BEGIN

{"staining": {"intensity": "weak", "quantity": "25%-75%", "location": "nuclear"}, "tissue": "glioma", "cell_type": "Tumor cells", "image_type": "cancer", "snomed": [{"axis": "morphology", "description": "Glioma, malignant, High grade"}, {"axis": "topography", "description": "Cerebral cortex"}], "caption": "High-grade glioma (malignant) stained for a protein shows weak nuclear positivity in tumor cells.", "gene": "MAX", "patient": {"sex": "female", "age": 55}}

END
BEGIN

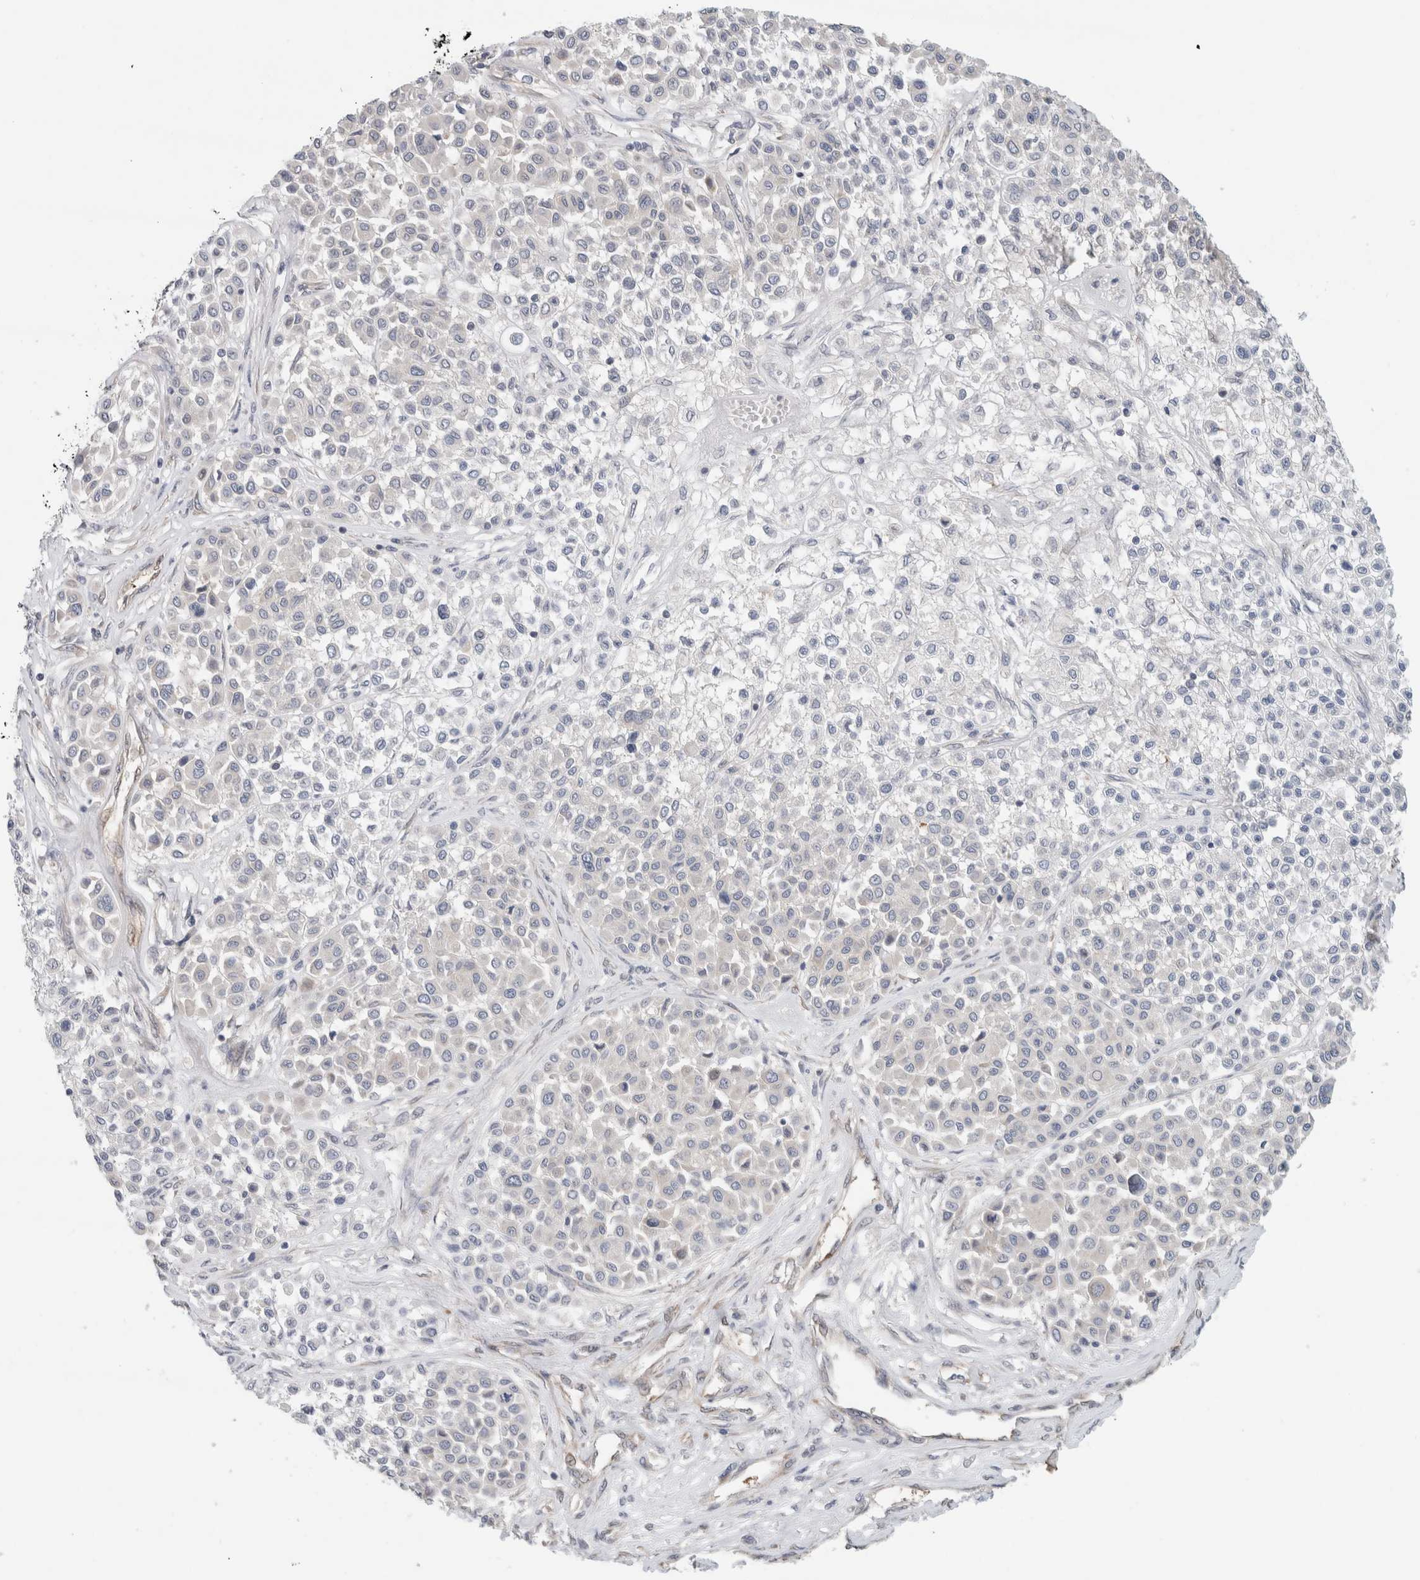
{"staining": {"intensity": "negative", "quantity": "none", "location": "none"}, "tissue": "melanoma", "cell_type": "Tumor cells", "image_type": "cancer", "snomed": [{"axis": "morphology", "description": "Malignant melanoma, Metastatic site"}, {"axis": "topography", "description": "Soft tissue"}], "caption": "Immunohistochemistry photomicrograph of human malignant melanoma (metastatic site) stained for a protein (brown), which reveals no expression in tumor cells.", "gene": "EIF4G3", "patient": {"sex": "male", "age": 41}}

END
BEGIN

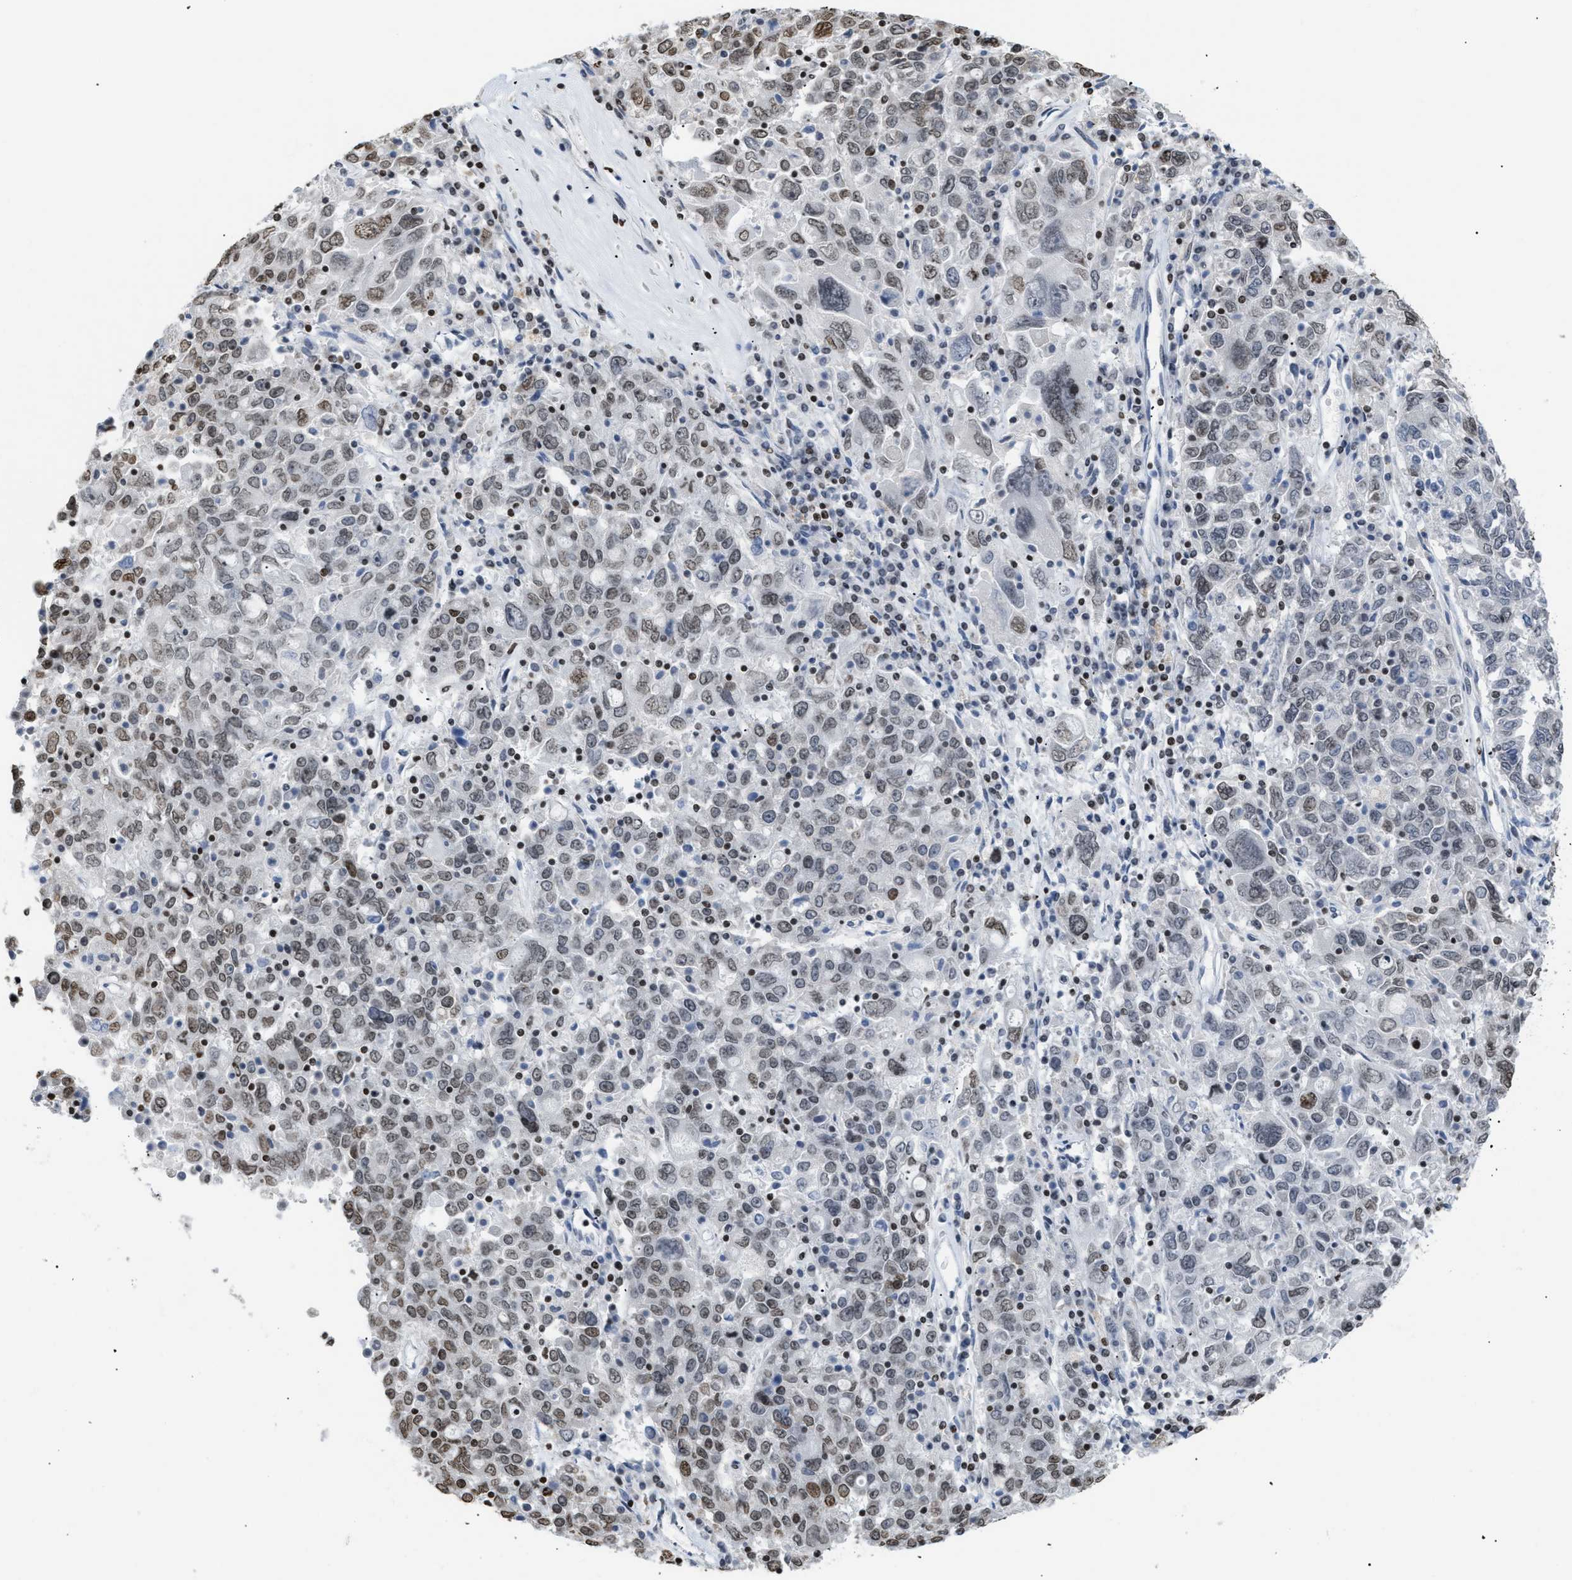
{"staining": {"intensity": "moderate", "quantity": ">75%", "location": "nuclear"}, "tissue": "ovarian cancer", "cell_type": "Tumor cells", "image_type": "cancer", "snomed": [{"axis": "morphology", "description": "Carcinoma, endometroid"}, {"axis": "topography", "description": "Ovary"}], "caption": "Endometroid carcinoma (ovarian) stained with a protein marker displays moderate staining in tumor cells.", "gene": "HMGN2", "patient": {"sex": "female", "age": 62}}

END

◆ Task prompt:
Gather every line from the listing above in which "nuclear" appears, and copy those lines.

◆ Task response:
{"staining": {"intensity": "weak", "quantity": "25%-75%", "location": "nuclear"}, "tissue": "glioma", "cell_type": "Tumor cells", "image_type": "cancer", "snomed": [{"axis": "morphology", "description": "Glioma, malignant, High grade"}, {"axis": "topography", "description": "Cerebral cortex"}], "caption": "High-grade glioma (malignant) stained for a protein shows weak nuclear positivity in tumor cells.", "gene": "MAX", "patient": {"sex": "female", "age": 55}}
{"staining": {"intensity": "moderate", "quantity": ">75%", "location": "nuclear"}, "tissue": "ovarian cancer", "cell_type": "Tumor cells", "image_type": "cancer", "snomed": [{"axis": "morphology", "description": "Carcinoma, endometroid"}, {"axis": "topography", "description": "Ovary"}], "caption": "Endometroid carcinoma (ovarian) stained with a protein marker displays moderate staining in tumor cells.", "gene": "HMGN2", "patient": {"sex": "female", "age": 62}}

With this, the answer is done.